Supply-chain dependency

Companies ONDS relies on to design, manufacture, package, and assemble its hardware.

PLTR
Detroit Manufacturing Systems~40%Critical

Detroit Manufacturing Systems assembles Ondas' American Robotics drone hardware — including the Optimus drone-in-a-box platform and Iron Drone counter-UAS system — at its Kinetyc facility in Wixom, Michigan, a partnership Ondas struck to scale U.S. production fast enough to meet defense and homeland-security demand while staying NDAA/Buy American compliant. A private company with no public ticker.

Diversified Contract Manufacturers (OAS & Ondas Networks)~45%Critical

Beyond its flagship Detroit Manufacturing Systems partnership, Ondas outsources the rest of its hardware — Ondas Networks' radio products and additional OAS drone production — to a spread of domestic and international contract manufacturers that the company says it deliberately maintains in parallel specifically to reduce the risk of depending on any single manufacturer. Not a single company.

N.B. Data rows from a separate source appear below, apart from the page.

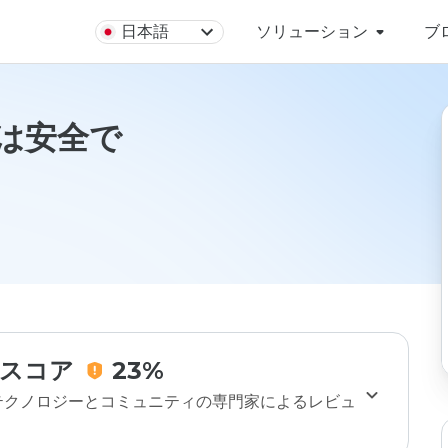
日本語
ソリューション
ブ
cnは安全で
スコア
23%
のテクノロジーとコミュニティの専門家によるレビュ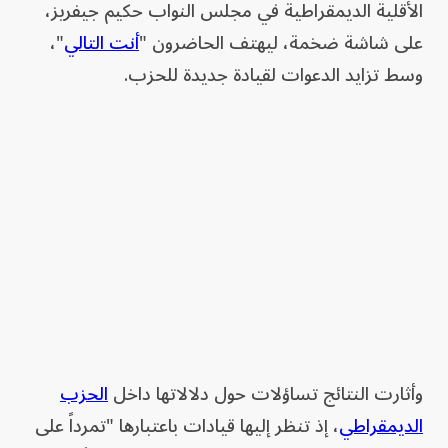
الأقلية الديمقراطية في مجلس النواب حكيم جيفريز،
على شاشة ضخمة، ليهتف الحاضرون "
أنت التالي
"،
وسط تزايد الدعوات لقيادة جديدة للحزب.
وأثارت النتائج تساؤلات حول دلالاتها داخل
الحزب
الديمقراطي
، إذ تنظر إليها قيادات باعتبارها "تمرداً على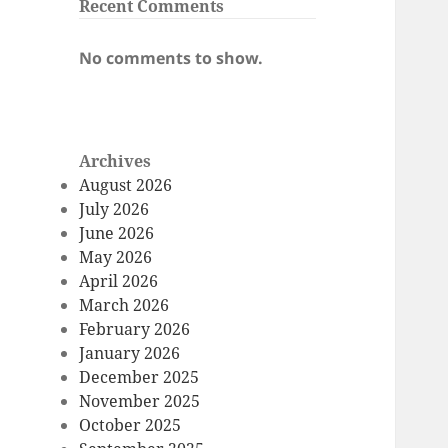
Recent Comments
No comments to show.
Archives
August 2026
July 2026
June 2026
May 2026
April 2026
March 2026
February 2026
January 2026
December 2025
November 2025
October 2025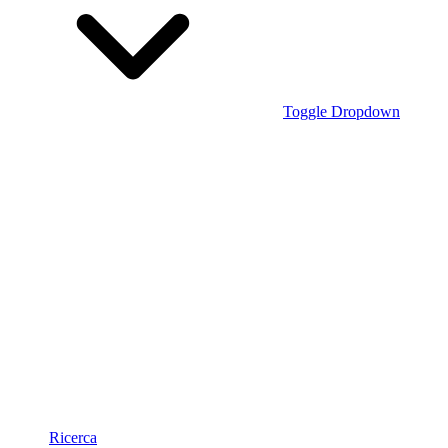
Toggle Dropdown
Ricerca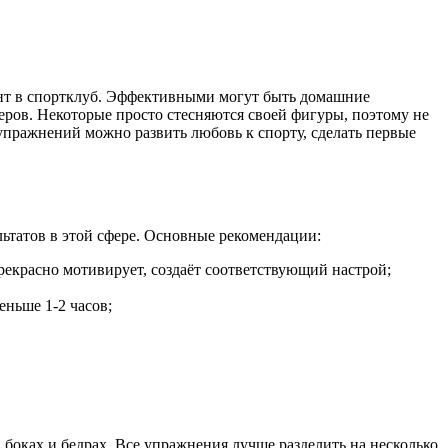
нт в спортклуб. Эффективными могут быть домашние
еров. Некоторые просто стесняются своей фигуры, поэтому не
 упражнений можно развить любовь к спорту, сделать первые
льтатов в этой сфере. Основные рекомендации:
рекрасно мотивирует, создаёт соответствующий настрой;
ньше 1-2 часов;
 боках и бедрах. Все упражнения лучше разделить на несколько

Palantir Technologies(PLTR)~15%Critical

Palantir's data-fusion and AI software underpins the multi-domain ISR layer Ondas is building around its drone and counter-drone products, a 2025-26 partnership (alongside World View) that gives Ondas's autonomous systems an analytics backbone the company would otherwise have to build from scratch.

Customer concentration

Companies that make up an outsized share of ONDS's revenue - who ONDS relies on to buy from it.

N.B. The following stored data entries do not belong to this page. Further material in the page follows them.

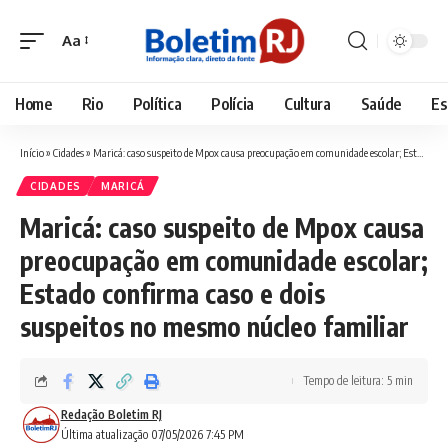
Aa
Font
Resizer
Home
Rio
Política
Polícia
Cultura
Saúde
Es
Início
»
Cidades
»
Maricá: caso suspeito de Mpox causa preocupação em comunidade escolar; Estado confirma caso e dois suspeitos no mesmo núcleo familiar
CIDADES
MARICÁ
Maricá: caso suspeito de Mpox causa
preocupação em comunidade escolar;
Estado confirma caso e dois
suspeitos no mesmo núcleo familiar
Tempo de leitura: 5 min
Redação Boletim RJ
Última atualização 07/05/2026 7:45 PM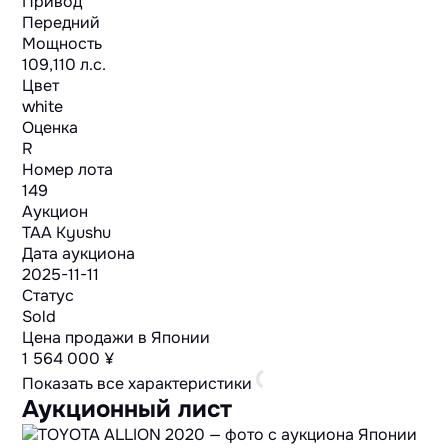
Привод
Передний
Мощность
109,110 л.с.
Цвет
white
Оценка
R
Номер лота
149
Аукцион
TAA Kyushu
Дата аукциона
2025-11-11
Статус
Sold
Цена продажи в Японии
1 564 000 ¥
Показать все характеристики
Аукционный лист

Undisclosed Government/Defense Customer~55%Critical

Ondas's single largest customer accounted for roughly 55% of 2025 revenue (about $27.8 million), per its 10-K — but consistent with the sensitivity of its defense and homeland-security business, the company has never named this buyer, tying 2025 growth to shipments of Iron Drone and Optimus systems for counter-UAS and security orders. Its identity has not been publicly disclosed, so no ticker can be assigned.

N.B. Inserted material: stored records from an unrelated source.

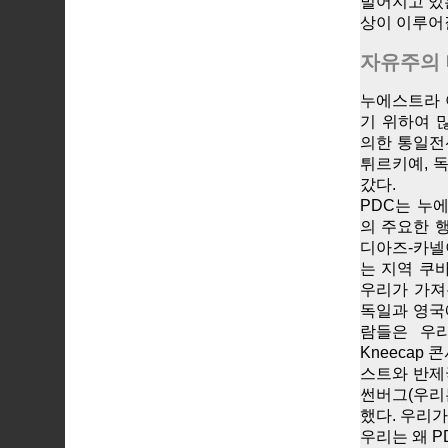
벌어지고 있
상이 이루어
자유주의 
누에스트라 
기 위하여 
의한 통일전
튀르키예, 독
갔다.
PDC는 누
의 주요한 
디아즈-카넬
는 지역 쿠
우리가 가져
독일과 영국
람들은 우
Kneecap
스트와 반제
썬버그(우리
했다. 우리
우리는 왜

Undisclosed Global Semiconductor Manufacturer~11%High

Ondas's Airobotics unit has provided round-the-clock automated drone security and data services since 2016 at an Israeli fabrication facility for what the company calls "one of the world's largest semiconductor manufacturers," repeatedly renewing that contract — most recently accounting for about 11% of 2025 revenue — without ever naming the customer publicly.

Other OAS Defense, Security & Counter-Drone Customers~32%Critical

The remainder of Ondas's OAS revenue is spread across similarly unnamed government and security buyers — European airport and border-security agencies ordering Iron Drone Raider systems, a U.S. urban public-safety agency's Kestrel counter-UAS purchase, and Israel-linked defense orders — none individually disclosed but collectively Ondas's core growth engine. Not a single company.

Class I Railroads & Passenger Rail Operators~2%Moderate

Ondas Networks' rail business — supplying private wireless radio networks for Amtrak's ACSES program, Chicago's Metra commuter rail, and Class I freight railroads still running proof-of-concept deployments — remains its smallest and slowest-growing segment, contributing only about 2% of 2025 revenue despite years as the company's original target market. Not a single company.

The percentages shown are editorial estimates based on public research (company disclosures, earnings commentary, and industry reporting) meant to illustrate relative reliance, not precise or audited figures. Companies without a proper, reliably tradable ticker on this site are shown without stock/earnings links. This is not financial advice.